## ASSIGNMENT 1:
According to the post on Quine, which website has a large online library of modern and historical atheists but nothing on Quine?

## QUOTED PASSAGE:
The secular solipsist

One of the oddities about modern atheism is the neglect of W. V. Quine. Quine was undoubtedly the most important secular philosopher of the 20C. By that I don’t mean the most important 20C philosopher who happened to be a secularist–as if secularism were incidental to his work. No, secularism was central to his work.

His entire philosophy is a research programme in atheism. A thoroughgoing attempt to secularize ontology and epistemology.

Even The Secular Web, which has a big online library of modern and historical atheists, has nothing on Quine. Why is that?

I can think of a couple of reasons. Quine doesn’t use specifically atheistic language. He doesn’t explicitly attack Christianity or theism. Unlike Russell or Mackie or Flew, his atheistic agenda is far more subtle. So subtle, indeed, that he’s invisible to the average atheist!

On a related note, he’s a dry, technical writer. He lacks the rhetorical zingers or picturesque parables that you get from secular popularizers. He lacks their hortatory, moralistic, inspirational style.

All of which goes to show how the average atheist is fundamentally anti-intellectual. They don’t read Quine because he’s boring. They’d rather be entertained. That’s why the clownish potboilers of Hitchens and Dawkins are bestsellers, while Quine gathers dust on numbered shelves of the college library.

However, if you want to see what a rigorously atheistic worldview looks like, read Quine. And if you do read Quine–especially late Quine, when he was putting the finishes touches on his philosophy–what do you find?

Ironically, Quine begins with hard science, which endeavors to reduce everything to a third-person description, only to end up with a highly internalized and ultimately projective viewpoint–where the input is the output. His epistemology is so circular and skeptical, while the resultant ontology is so subjective and attenuated, that his outlook is practically indistinguishable from solipsism.

“It would address the question of how we, physical denizens of the physical world, can have projected our scientific theory of that whole world from our meager contacts with it; from the mere impacts of rays and particles on our surfaces and a few odds and ends such as the strain of walking uphill,” From Stimulus to Science (Harvard 1999), ibid. 16.

“There is a puzzle here. Global stimuli are private: each is a temporally ordered set of some one individual’s receptors. Their perceptual similarity, in part innate and in part modeled by experience, is private as well. Whence then this coordination of behavior across the tribe?” ibid. 20.

## ASSIGNMENT 2:
Copy the entries word for word, starting at the line that contains "The value of" and continuing through the end of the entries.

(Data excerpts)
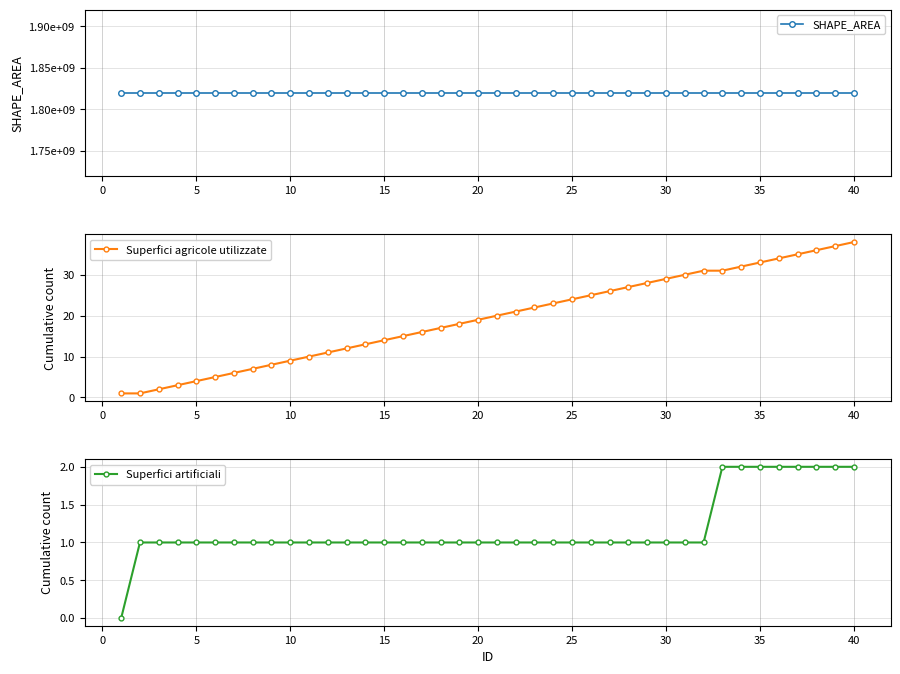

What is the lowest value of the Superfici agricole utilizzate series?

1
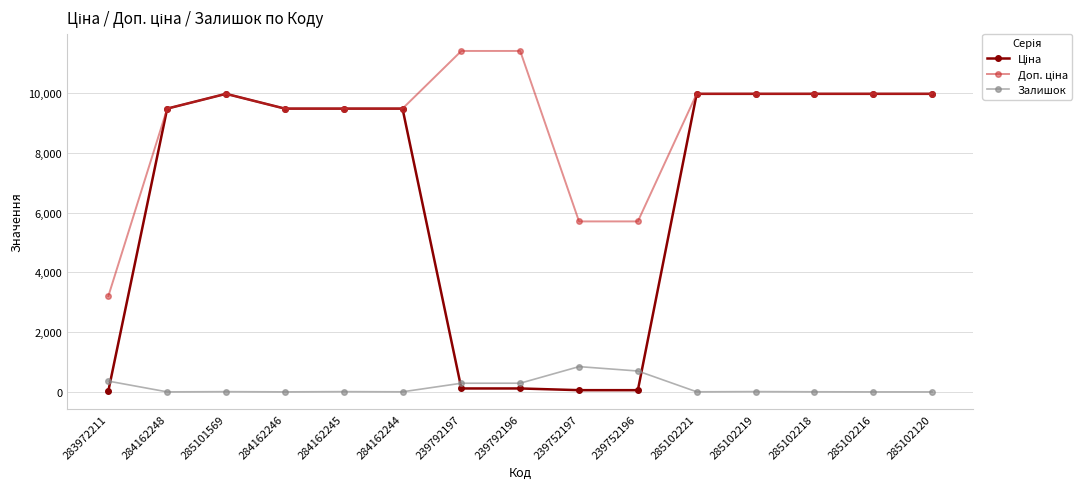

What is the maximum value shown in the chart?

11410.0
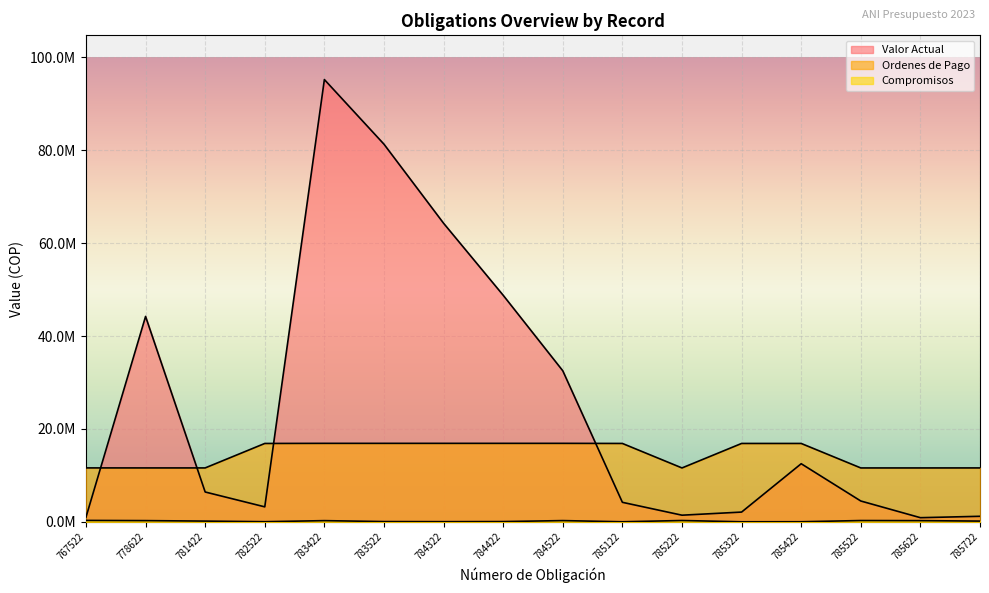

The value of Compromisos at 778622 is 265822. True or false?

True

## YOUR SOLUTION 1:
The Secular Web.

## YOUR SOLUTION 2:
The value of Compromisos at 778622 is 265822. True or false?

True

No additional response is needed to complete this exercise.